Normally cool as a cucumber, Jordan Spieth says he overreacted on Thursday at the Players Championship after he saw with his lie in a greenside bunker.
Did he launch a club like an Olympic hammer-thrower? Not quite. Spieth’s “overreaction” was simply pulling out his phone and taking a picture of his misfortune.
Spieth’s approach on the par 4 first hole, his 10th of the day, landed short of the green and rolled back into the greenside bunker. He was expecting to find his ball sitting up, as it had merely crept into the bunker as opposed to landing hard and burying in the sand.
However, after a pathetic effort of raking the bunker by a previous group, Spieth would have preferred a fried egg lie to what he found instead.
“I was in worse than a plugged lie when (the ball) had just tricked in it.”
From there, Spieth did well to get within 60 feet before three-putting for a double-bogey.

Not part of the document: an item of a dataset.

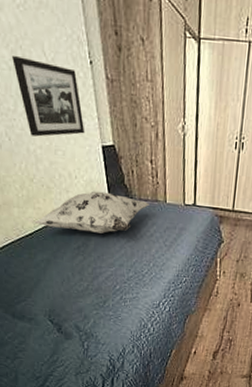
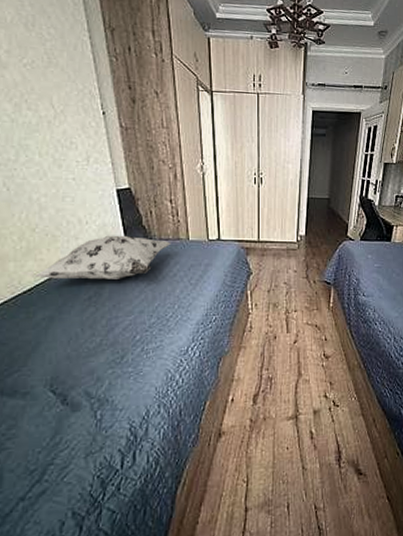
picture frame: present [12,56,85,137] -> none [16,109,98,185]

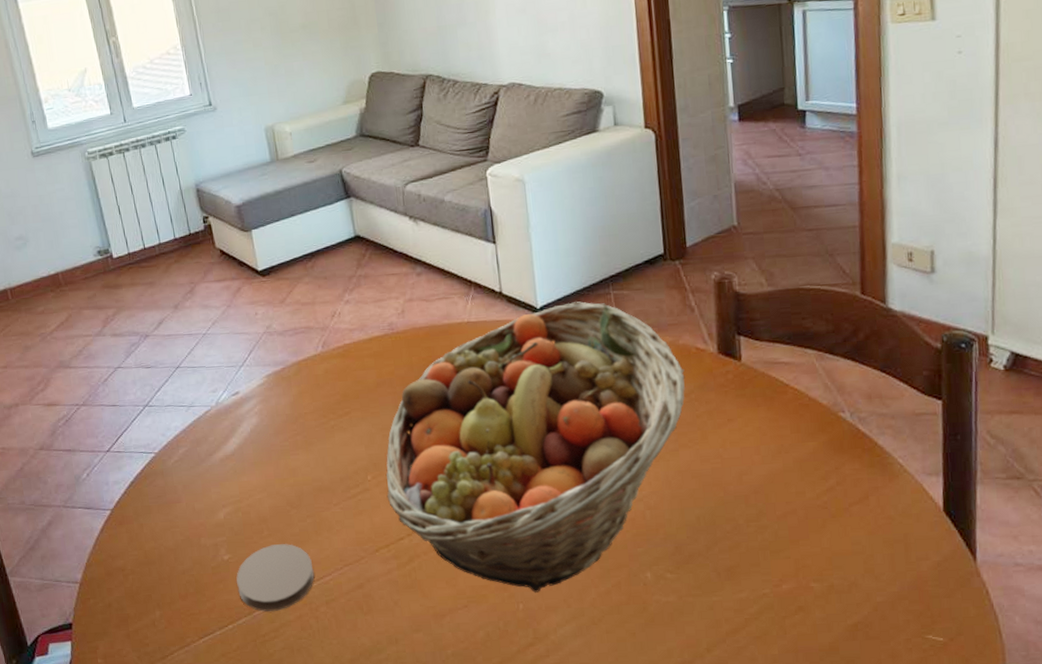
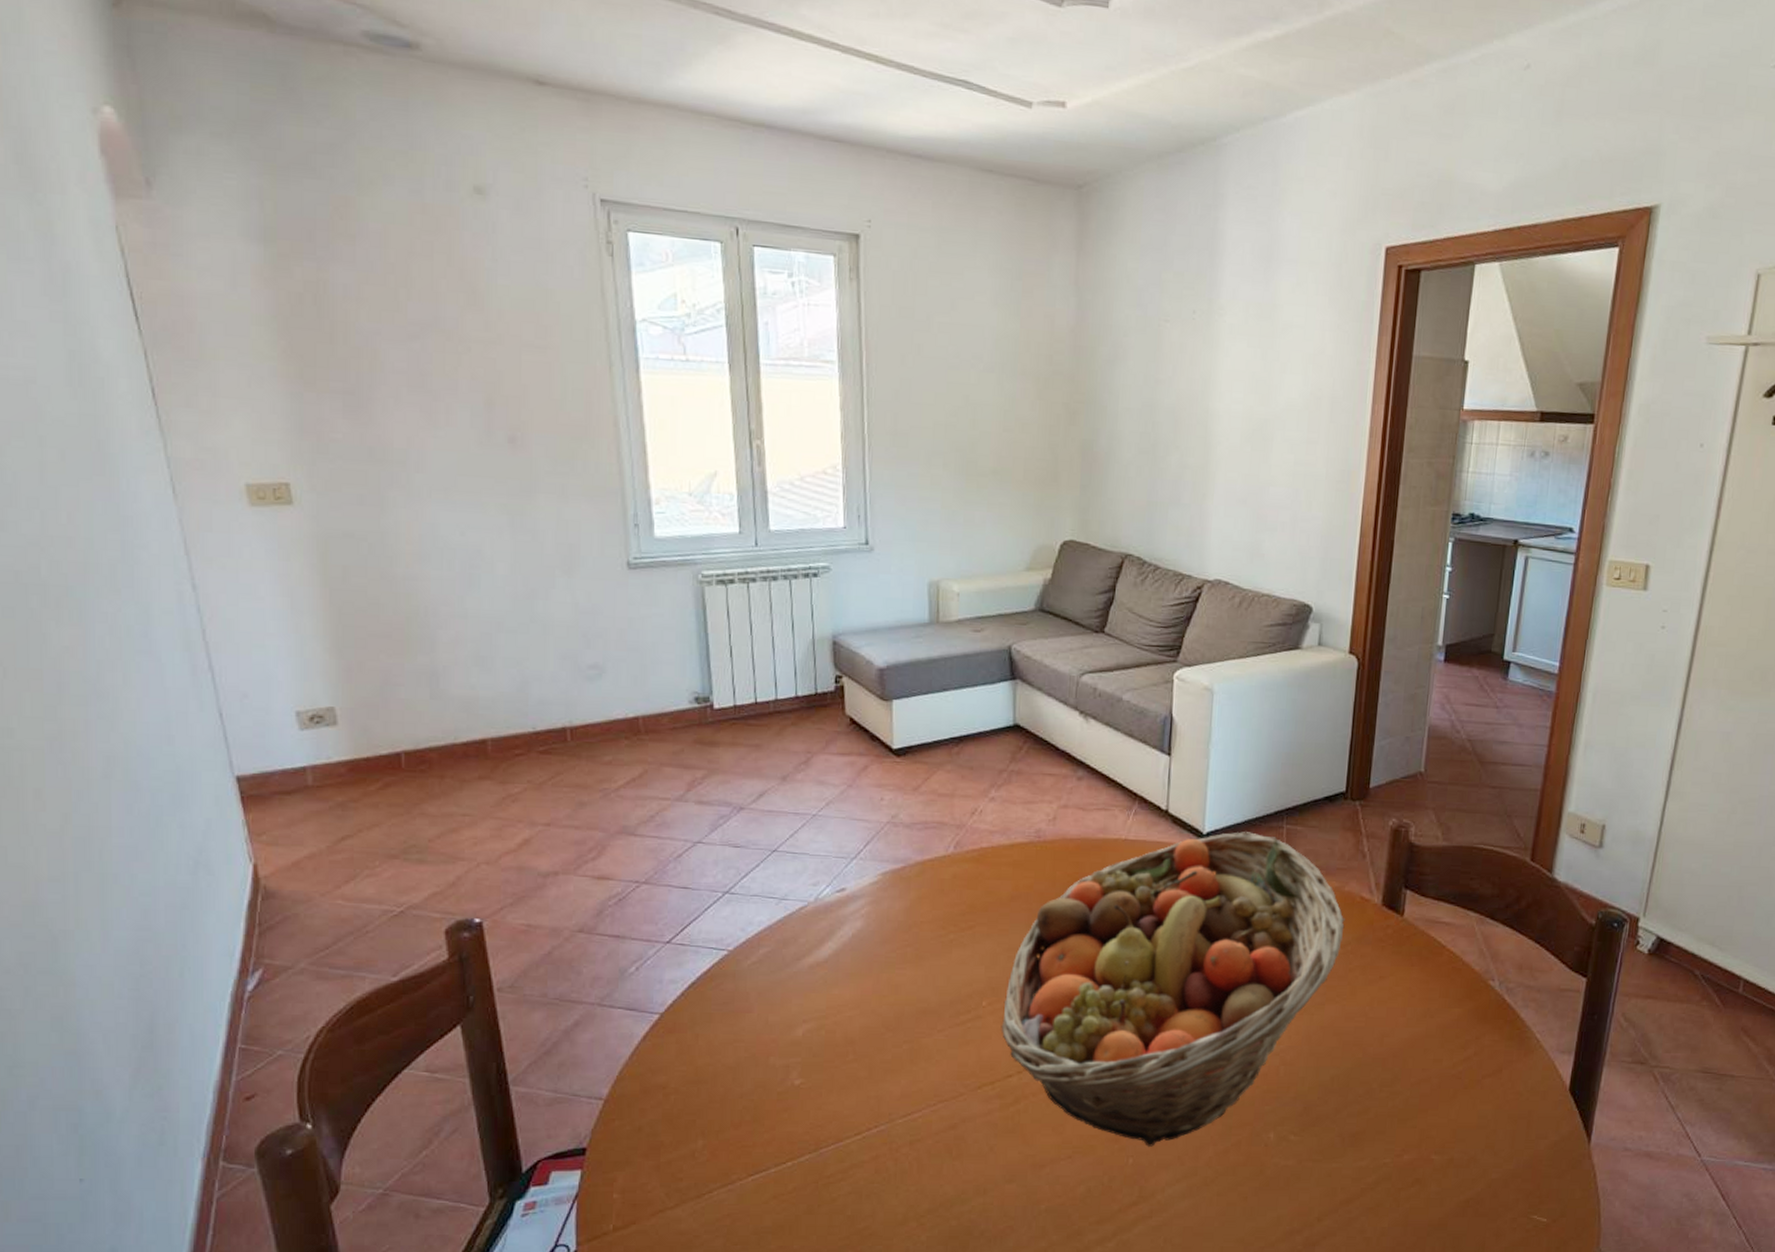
coaster: present [236,544,315,612] -> none [805,1071,902,1149]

“Guys are very good 99.9 percent of the time and that was very frustrating, because I knew where I was, from a normal lie, it wasn’t too bad; and from that lie I had no chance,” Spieth said. “So it was a frustrating time in the round there where I was trying to kind of get some momentum going.”
Spieth theorizes that this was the work of somebody who was simply ready to move on to the next hole.
“It was a bunker that was raked to where it just kind of looked like somebody didn’t really care much to do it or were rushing off the green,” he said. “I know my guy, Michael (Greller) rakes and makes sure that it’s exactly the way it was when he went in there, so if you hit it in the bunker, everybody gets the same kind of thing.”
The PGA Tour’s Shot Tracker shows that four players were in the offending bunker prior to Spieth on Thursday. Two of them, Cody Gribble and Zac Blair, were in the vicinity of Spieth’s ball.
If anybody fits Spieth’s profile of being in a hurry to get off the hole, it would be Blair. After finding the drink off the tee and taking a penalty stroke more than 200 yards from the green, Blair hit his third shot into the bunker. Any hack who has started a hole in this fashion is familiar with the burning desire to move on to the next tee.
It’s fair to assume that the offending party cost Spieth a stroke on Thursday. Now, it’s time for whichever player, and caddie, did this to own up to it, apologize, and move on. As for Spieth’s overreaction? No apology needed.